My previous vendor had all the required certifications and claimed my data was encrypted before being stored.

It wasn’t, and it leaked.

Overnight, my competitors became more capable. I was humiliated in the press. Lawsuits are ongoing.

With that in mind, what can you give me to back up the claim that your service is doing “the right thing”?

  • Policy and audit documents? That’s what I got from my previous vendor. How do I know your system hasn’t changed its security posture since the last audit?
  • Source code? How will I know it matches what is deployed in production? A git hash or version tag isn’t going to cut it.
  • Logs? How do I know they haven’t been tampered with?

I won’t fault you if you don’t have a concrete answer, the problem cuts across a lot of layers.

But what intrigues me is that as developers, we know exactly what our programs should be doing and we have a ton of tools to make sure they do. Type systems, test suites, build pipelines etc.

We know technical guarantees are valuable. Yet, we don’t provide many of them to our end-users. As soon as a system is in production, we ask users to take our word for it that a system behaves like it should.

Every organization that handles sensitive data will have a stack of compliance documents describing their systems and processes.

Privacy policies, data processing agreements (DPAs) with vendors, internal security policies, SOC2 reports, pentest reports. In regulated industries you’ll find a dozen more.

Claim Where to find How to check
Data is encrypted at rest Privacy policy, DPA You take their word for it
We don’t share your data with third parties Privacy policy You take their word for it
Access is logged and reviewed Internal security policy, SOC2 You take their word for it, or check a (tampered?) log.
Only authorised personnel can access sensitive records DPA, internal access controls You take their word for it
Data is deleted after the retention period Privacy policy, DPA You take their word for it
Our subprocessor is compliant DPA, vendor SOC2 You read another document with similar unverifiable claims
This data never left the EU DPA, hosting agreement You take their word for it
The system in production is the one that was audited SOC2, pentest report You take their word for it, the audit was months ago.

You’ll likely have seen some of these claims in marketing material as well.

Even if we assume trustworthy authors, such documents suffer from the same issue that all documentation suffers from: the actual system can silently drift from what’s described.

+ + + + + + +

What to work on —
a: Repeat the vendor security text from the words "My previous vendor had" through "going to cut it.", swapping "audit" for "review".
b: Keep writing the post about trusting vendor security claims, picking up right after its final sentence.
The listing plays no part in any of this.

Exercise data —
+ + + + + + +

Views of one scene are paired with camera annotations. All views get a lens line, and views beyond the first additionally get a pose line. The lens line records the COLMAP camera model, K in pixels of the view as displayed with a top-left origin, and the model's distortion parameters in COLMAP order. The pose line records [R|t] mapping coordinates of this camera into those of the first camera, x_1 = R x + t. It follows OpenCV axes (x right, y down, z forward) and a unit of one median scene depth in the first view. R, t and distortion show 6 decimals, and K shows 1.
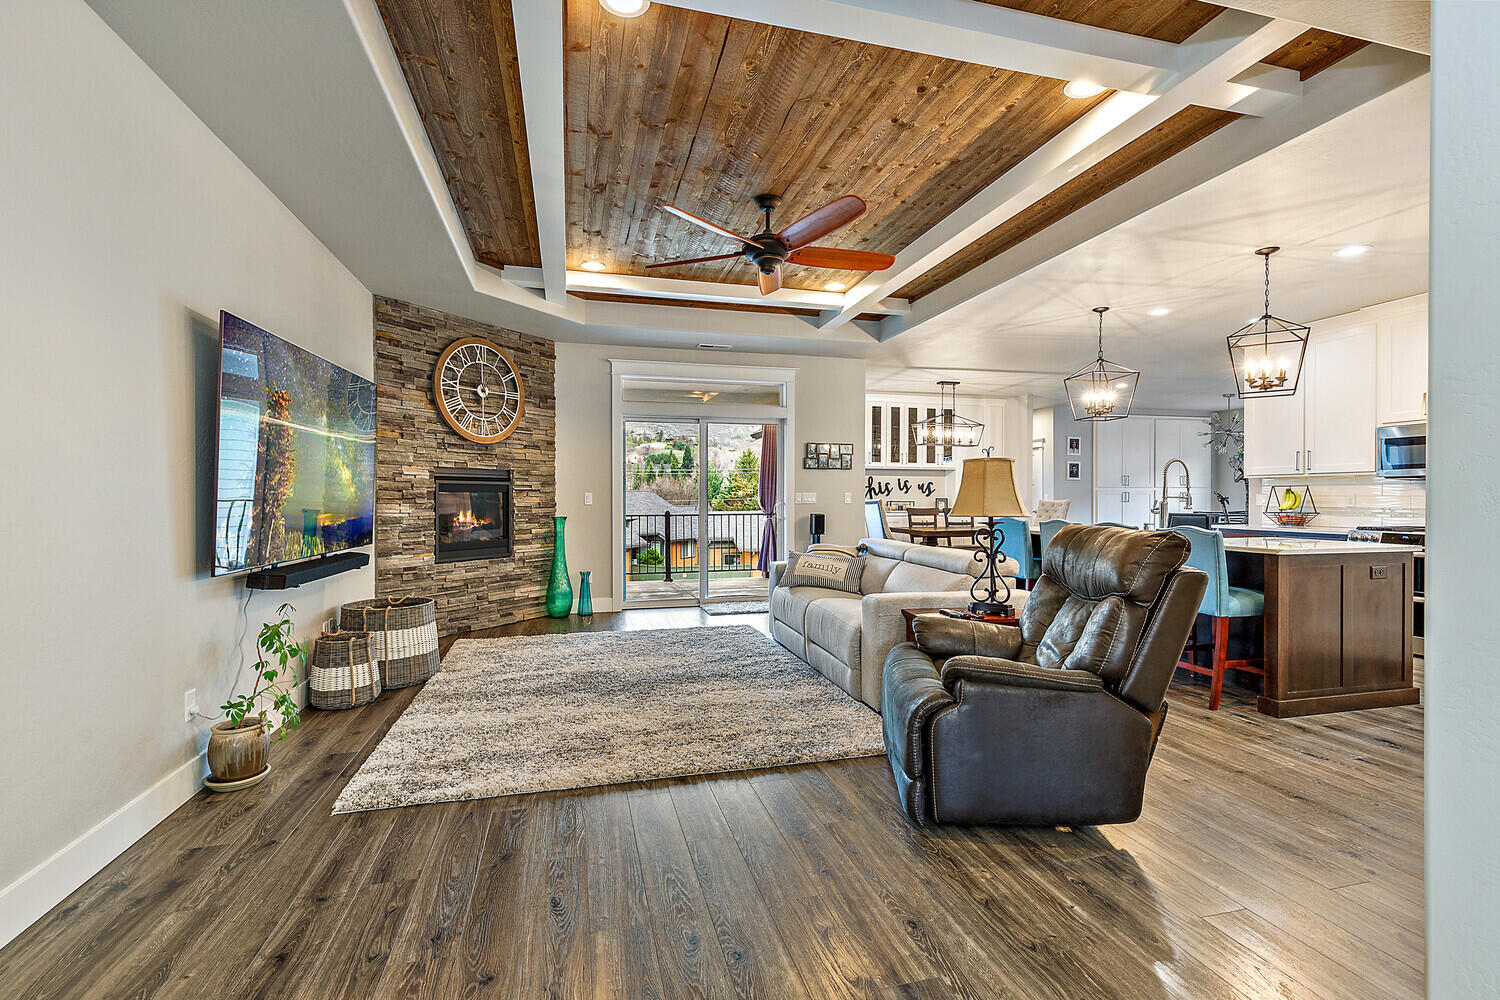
lens RADIAL K [[678.2, 0, 748.7], [0, 678.2, 498.1], [0, 0, 1]] dist [0.010344, -0.003599]
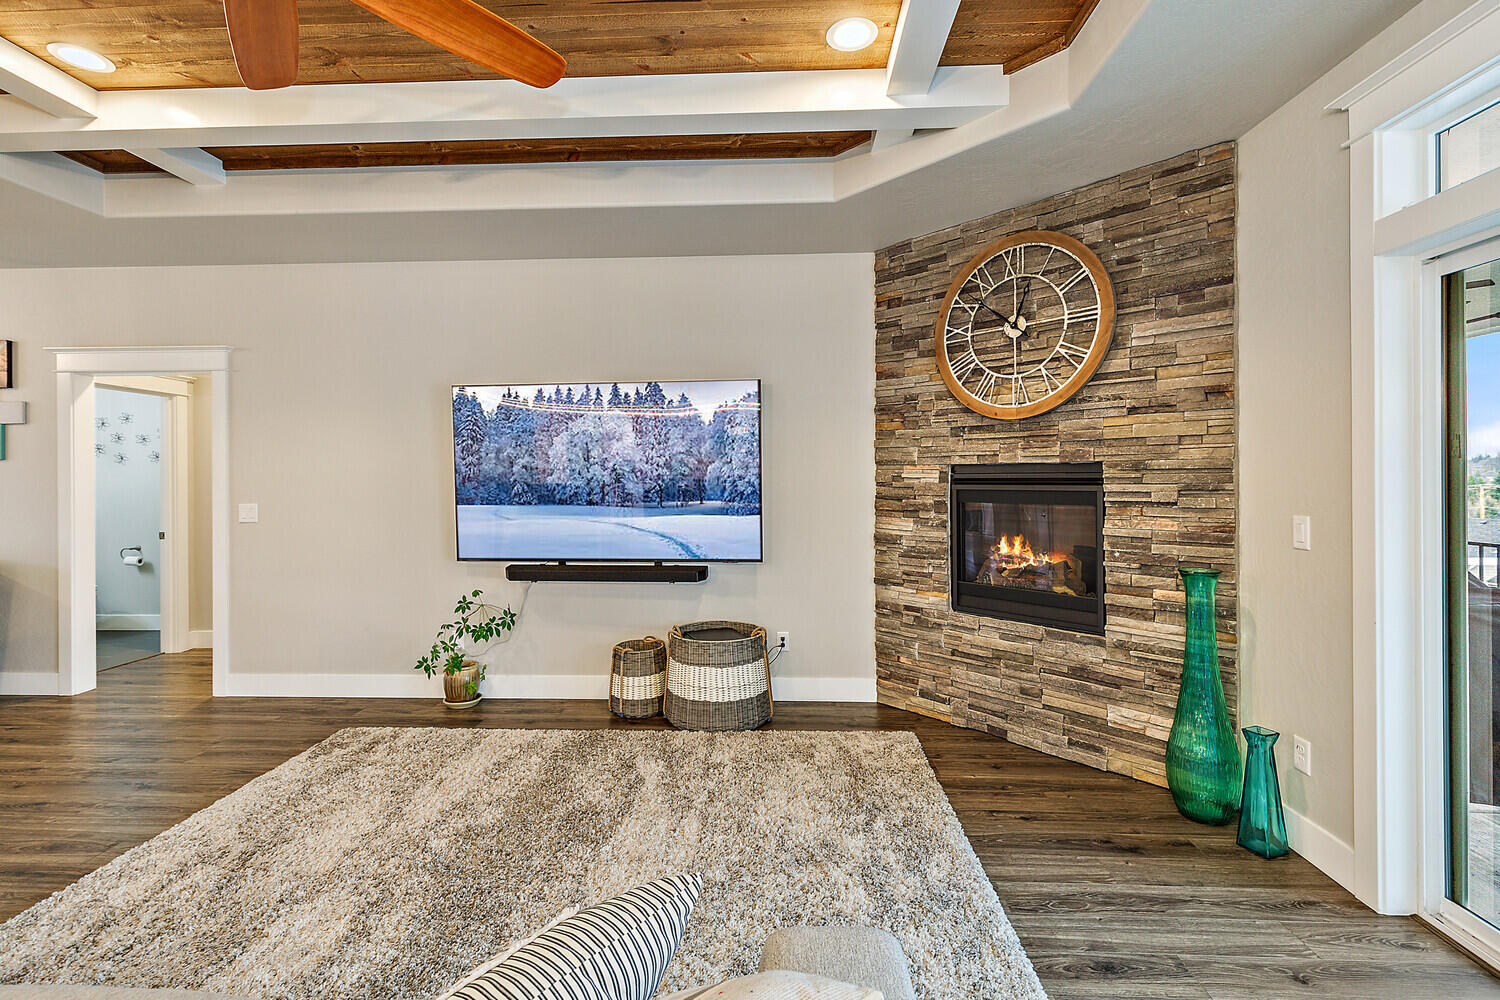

+ + + + + + +

Answer set —
a:
My previous vendor had all the required certifications and claimed my data was encrypted before being stored.

It wasn’t, and it leaked.

Overnight, my competitors became more capable. I was humiliated in the press. Lawsuits are ongoing.

With that in mind, what can you give me to back up the claim that your service is doing “the right thing”?

  • Policy and review documents? That’s what I got from my previous vendor. How do I know your system hasn’t changed its security posture since the last review?
  • Source code? How will I know it matches what is deployed in production? A git hash or version tag isn’t going to cut it.

b:
For example, during a busy period, a last-minute decision is made to integrate with a third-party API. The development team fails to notify the document owners, and now the privacy policy is missing a subprocessor.

Periodic reviews and audits might catch some of these issues, but they’ll often miss things and are inherently after-the-fact.

This is a less-than-perfect situation and it’s easy to dismiss the entire thing as “compliance theater” or “a legal concern, not a developer concern”.

It’s very much our concern though, we’re the ones building the systems that adhere to these claims.

So, let’s view this problem through developer goggles and see where we end up.

Enforcing policy at runtime

Many of the system-related claims are code-shaped: They describe how, why and when data flows through the system.

What if we could take these claims and:

  • Put them in a structured policy document that describes the claims that apply to a system.
  • Enforce them at runtime, such that violations are impossible.
  • Externally verify them by ensuring a system is built with a particular policy and enforcement-runtime.

If the runtime is implemented correctly, the policy describes the maximum the system can actually do, not just the minimum it promises. Going back to our earlier example, the system can’t send data to the third-party API unless it’s listed in the policy.

This would give much stronger guarantees than the current “take our word for it” approach.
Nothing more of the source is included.